Suara bariton renyah menyapa gendang pendengarannya. Refleks Viola berbalik, menghempaskan rambut lurus sepanjang bahu untuk mengetahui siapa yang menyapanya. Ah, Rafli rupanya.

Cowok jangkung itu setengah berlari menghampirinya.

“Kamu dipanggil dari tadi kok gak nyahut-nyahut?” sambung Rafli begitu langkah mereka berjajaran.

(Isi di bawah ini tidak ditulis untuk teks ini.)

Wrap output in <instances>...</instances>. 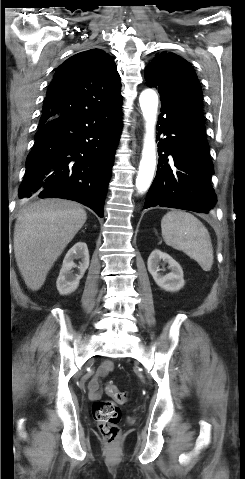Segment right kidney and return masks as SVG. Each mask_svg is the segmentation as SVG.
Here are the masks:
<instances>
[{"label":"right kidney","mask_w":245,"mask_h":479,"mask_svg":"<svg viewBox=\"0 0 245 479\" xmlns=\"http://www.w3.org/2000/svg\"><path fill=\"white\" fill-rule=\"evenodd\" d=\"M75 259H81L77 266ZM89 267V251L86 243L77 242L67 252L59 276L56 281L57 290L61 295H68L74 292L78 286L80 279ZM73 268H78V273H74Z\"/></svg>","instance_id":"right-kidney-1"}]
</instances>
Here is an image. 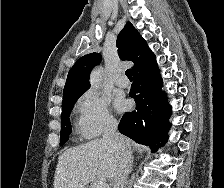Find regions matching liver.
<instances>
[{
    "label": "liver",
    "instance_id": "obj_1",
    "mask_svg": "<svg viewBox=\"0 0 224 188\" xmlns=\"http://www.w3.org/2000/svg\"><path fill=\"white\" fill-rule=\"evenodd\" d=\"M129 145L132 142L125 138ZM119 165V152L104 139H95L67 149L58 158L54 188H86L97 177L113 179Z\"/></svg>",
    "mask_w": 224,
    "mask_h": 188
}]
</instances>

Kawan-kawan kamu itu loh, batin Viola. Tapi yang terucap dari bibirnya, “Oh ya, Maaf ya! Aku nggak dengar kamu manggil…,”

“Padahal aku mau balikin buku Pengantar Manajemen kamu…”

“Ooh,… ” Viola manggut-manggut.

Rafli bercakap-cakap sambil menatap matanya, tapi Viola terlalu malu untuk menatap balik. Dia takut ketar-ketir di hatinya jadi kelihatan ke permukaan wajahnya.

“Eh, kita kekantin yuk, ke warungnya bu Laksmi. Aku traktir deh…,”

Langkah Viola terhenti, dia senang sih tapi ragu juga.

“Mm.. ng… aku.. Aku sudah ada… janji sama dosen siang ini,”

Mata bola Rafli memancarkan sinar kecewa, tapi seperti tak mau menyerah, Rafli meraih tangan kanan Viola. Lalu sedikit memaksa Viola menjajari langkahnya.

“Ayuk, bentar aja kok.

Viola ingin menolak, tapi kakinya malah tak berdaya dengan hati kecilnya mengikuti ajakan Rafli.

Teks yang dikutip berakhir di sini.